--- BEGIN ---
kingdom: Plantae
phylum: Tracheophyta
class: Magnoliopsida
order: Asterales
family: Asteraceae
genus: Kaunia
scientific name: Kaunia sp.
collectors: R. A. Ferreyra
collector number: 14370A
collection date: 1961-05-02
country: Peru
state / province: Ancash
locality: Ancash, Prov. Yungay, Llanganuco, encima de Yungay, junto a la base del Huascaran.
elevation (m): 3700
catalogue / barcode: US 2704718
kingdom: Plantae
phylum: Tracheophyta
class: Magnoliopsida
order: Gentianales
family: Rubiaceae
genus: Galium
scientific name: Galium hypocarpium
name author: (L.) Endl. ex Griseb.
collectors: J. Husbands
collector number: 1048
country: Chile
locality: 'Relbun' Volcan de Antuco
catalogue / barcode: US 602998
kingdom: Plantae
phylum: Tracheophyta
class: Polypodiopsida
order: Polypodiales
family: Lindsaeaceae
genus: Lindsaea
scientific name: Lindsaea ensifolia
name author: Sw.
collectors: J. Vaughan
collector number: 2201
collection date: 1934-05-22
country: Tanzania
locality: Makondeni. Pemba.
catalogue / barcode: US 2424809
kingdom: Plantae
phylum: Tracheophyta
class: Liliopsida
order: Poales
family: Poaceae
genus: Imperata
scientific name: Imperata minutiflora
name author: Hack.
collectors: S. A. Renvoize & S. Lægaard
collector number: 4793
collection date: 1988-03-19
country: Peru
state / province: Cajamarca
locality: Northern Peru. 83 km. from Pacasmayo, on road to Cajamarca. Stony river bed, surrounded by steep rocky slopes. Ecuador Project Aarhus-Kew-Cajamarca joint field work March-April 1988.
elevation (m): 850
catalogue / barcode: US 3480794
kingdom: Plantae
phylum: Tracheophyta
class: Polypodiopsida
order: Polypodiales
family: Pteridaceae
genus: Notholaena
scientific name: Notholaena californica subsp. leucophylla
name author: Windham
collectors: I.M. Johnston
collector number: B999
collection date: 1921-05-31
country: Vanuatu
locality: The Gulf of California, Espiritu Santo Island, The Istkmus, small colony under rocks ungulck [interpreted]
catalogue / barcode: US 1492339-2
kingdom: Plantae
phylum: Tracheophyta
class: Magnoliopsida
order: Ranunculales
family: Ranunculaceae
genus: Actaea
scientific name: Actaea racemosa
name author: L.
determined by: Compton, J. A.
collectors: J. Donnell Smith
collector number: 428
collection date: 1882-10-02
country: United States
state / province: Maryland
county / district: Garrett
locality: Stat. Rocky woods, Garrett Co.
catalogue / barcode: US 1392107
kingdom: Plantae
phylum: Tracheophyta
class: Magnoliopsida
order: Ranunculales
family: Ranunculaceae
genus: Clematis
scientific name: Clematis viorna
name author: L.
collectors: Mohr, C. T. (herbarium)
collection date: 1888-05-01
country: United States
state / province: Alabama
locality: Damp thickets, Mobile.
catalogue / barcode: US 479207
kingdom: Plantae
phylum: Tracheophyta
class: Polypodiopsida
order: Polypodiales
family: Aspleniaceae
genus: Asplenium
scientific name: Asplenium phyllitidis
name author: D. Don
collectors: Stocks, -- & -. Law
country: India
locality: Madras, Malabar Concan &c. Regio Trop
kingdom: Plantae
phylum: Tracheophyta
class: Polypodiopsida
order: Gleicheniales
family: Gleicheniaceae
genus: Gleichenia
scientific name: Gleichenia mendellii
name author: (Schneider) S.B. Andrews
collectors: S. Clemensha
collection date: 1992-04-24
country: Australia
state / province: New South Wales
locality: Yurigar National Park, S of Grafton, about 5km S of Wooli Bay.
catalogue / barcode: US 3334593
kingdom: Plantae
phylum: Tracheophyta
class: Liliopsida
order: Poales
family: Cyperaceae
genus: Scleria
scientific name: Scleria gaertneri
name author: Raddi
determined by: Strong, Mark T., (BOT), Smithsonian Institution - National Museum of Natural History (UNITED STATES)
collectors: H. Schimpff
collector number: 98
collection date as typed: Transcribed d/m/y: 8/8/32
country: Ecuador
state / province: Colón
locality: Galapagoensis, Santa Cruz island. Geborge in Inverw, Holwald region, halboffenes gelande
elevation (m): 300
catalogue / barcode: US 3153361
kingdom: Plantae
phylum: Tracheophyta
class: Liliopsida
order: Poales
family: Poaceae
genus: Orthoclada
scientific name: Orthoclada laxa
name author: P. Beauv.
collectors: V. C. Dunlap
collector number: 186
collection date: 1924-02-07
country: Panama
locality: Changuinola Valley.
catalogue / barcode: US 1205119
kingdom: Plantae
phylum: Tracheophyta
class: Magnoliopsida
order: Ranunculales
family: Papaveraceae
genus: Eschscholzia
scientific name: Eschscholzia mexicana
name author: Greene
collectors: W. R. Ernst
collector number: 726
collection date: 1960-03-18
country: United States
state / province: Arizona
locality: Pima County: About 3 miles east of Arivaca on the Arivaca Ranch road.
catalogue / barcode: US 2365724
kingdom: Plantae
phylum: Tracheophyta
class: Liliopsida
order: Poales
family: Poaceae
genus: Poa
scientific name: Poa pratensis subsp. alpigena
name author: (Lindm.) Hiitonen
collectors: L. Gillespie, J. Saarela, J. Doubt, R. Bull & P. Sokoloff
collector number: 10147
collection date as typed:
--- END ---
→ What this task involves:
Reproduce every one of the records above, line by line, without altering anything.

→ Written response:
kingdom: Plantae
phylum: Tracheophyta
class: Magnoliopsida
order: Asterales
family: Asteraceae
genus: Kaunia
scientific name: Kaunia sp.
collectors: R. A. Ferreyra
collector number: 14370A
collection date: 1961-05-02
country: Peru
state / province: Ancash
locality: Ancash, Prov. Yungay, Llanganuco, encima de Yungay, junto a la base del Huascaran.
elevation (m): 3700
catalogue / barcode: US 2704718
kingdom: Plantae
phylum: Tracheophyta
class: Magnoliopsida
order: Gentianales
family: Rubiaceae
genus: Galium
scientific name: Galium hypocarpium
name author: (L.) Endl. ex Griseb.
collectors: J. Husbands
collector number: 1048
country: Chile
locality: 'Relbun' Volcan de Antuco
catalogue / barcode: US 602998
kingdom: Plantae
phylum: Tracheophyta
class: Polypodiopsida
order: Polypodiales
family: Lindsaeaceae
genus: Lindsaea
scientific name: Lindsaea ensifolia
name author: Sw.
collectors: J. Vaughan
collector number: 2201
collection date: 1934-05-22
country: Tanzania
locality: Makondeni. Pemba.
catalogue / barcode: US 2424809
kingdom: Plantae
phylum: Tracheophyta
class: Liliopsida
order: Poales
family: Poaceae
genus: Imperata
scientific name: Imperata minutiflora
name author: Hack.
collectors: S. A. Renvoize & S. Lægaard
collector number: 4793
collection date: 1988-03-19
country: Peru
state / province: Cajamarca
locality: Northern Peru. 83 km. from Pacasmayo, on road to Cajamarca. Stony river bed, surrounded by steep rocky slopes. Ecuador Project Aarhus-Kew-Cajamarca joint field work March-April 1988.
elevation (m): 850
catalogue / barcode: US 3480794
kingdom: Plantae
phylum: Tracheophyta
class: Polypodiopsida
order: Polypodiales
family: Pteridaceae
genus: Notholaena
scientific name: Notholaena californica subsp. leucophylla
name author: Windham
collectors: I.M. Johnston
collector number: B999
collection date: 1921-05-31
country: Vanuatu
locality: The Gulf of California, Espiritu Santo Island, The Istkmus, small colony under rocks ungulck [interpreted]
catalogue / barcode: US 1492339-2
kingdom: Plantae
phylum: Tracheophyta
class: Magnoliopsida
order: Ranunculales
family: Ranunculaceae
genus: Actaea
scientific name: Actaea racemosa
name author: L.
determined by: Compton, J. A.
collectors: J. Donnell Smith
collector number: 428
collection date: 1882-10-02
country: United States
state / province: Maryland
county / district: Garrett
locality: Stat. Rocky woods, Garrett Co.
catalogue / barcode: US 1392107
kingdom: Plantae
phylum: Tracheophyta
class: Magnoliopsida
order: Ranunculales
family: Ranunculaceae
genus: Clematis
scientific name: Clematis viorna
name author: L.
collectors: Mohr, C. T. (herbarium)
collection date: 1888-05-01
country: United States
state / province: Alabama
locality: Damp thickets, Mobile.
catalogue / barcode: US 479207
kingdom: Plantae
phylum: Tracheophyta
class: Polypodiopsida
order: Polypodiales
family: Aspleniaceae
genus: Asplenium
scientific name: Asplenium phyllitidis
name author: D. Don
collectors: Stocks, -- & -. Law
country: India
locality: Madras, Malabar Concan &c. Regio Trop
kingdom: Plantae
phylum: Tracheophyta
class: Polypodiopsida
order: Gleicheniales
family: Gleicheniaceae
genus: Gleichenia
scientific name: Gleichenia mendellii
name author: (Schneider) S.B. Andrews
collectors: S. Clemensha
collection date: 1992-04-24
country: Australia
state / province: New South Wales
locality: Yurigar National Park, S of Grafton, about 5km S of Wooli Bay.
catalogue / barcode: US 3334593
kingdom: Plantae
phylum: Tracheophyta
class: Liliopsida
order: Poales
family: Cyperaceae
genus: Scleria
scientific name: Scleria gaertneri
name author: Raddi
determined by: Strong, Mark T., (BOT), Smithsonian Institution - National Museum of Natural History (UNITED STATES)
collectors: H. Schimpff
collector number: 98
collection date as typed: Transcribed d/m/y: 8/8/32
country: Ecuador
state / province: Colón
locality: Galapagoensis, Santa Cruz island. Geborge in Inverw, Holwald region, halboffenes gelande
elevation (m): 300
catalogue / barcode: US 3153361
kingdom: Plantae
phylum: Tracheophyta
class: Liliopsida
order: Poales
family: Poaceae
genus: Orthoclada
scientific name: Orthoclada laxa
name author: P. Beauv.
collectors: V. C. Dunlap
collector number: 186
collection date: 1924-02-07
country: Panama
locality: Changuinola Valley.
catalogue / barcode: US 1205119
kingdom: Plantae
phylum: Tracheophyta
class: Magnoliopsida
order: Ranunculales
family: Papaveraceae
genus: Eschscholzia
scientific name: Eschscholzia mexicana
name author: Greene
collectors: W. R. Ernst
collector number: 726
collection date: 1960-03-18
country: United States
state / province: Arizona
locality: Pima County: About 3 miles east of Arivaca on the Arivaca Ranch road.
catalogue / barcode: US 2365724
kingdom: Plantae
phylum: Tracheophyta
class: Liliopsida
order: Poales
family: Poaceae
genus: Poa
scientific name: Poa pratensis subsp. alpigena
name author: (Lindm.) Hiitonen
collectors: L. Gillespie, J. Saarela, J. Doubt, R. Bull & P. Sokoloff
collector number: 10147
collection date as typed:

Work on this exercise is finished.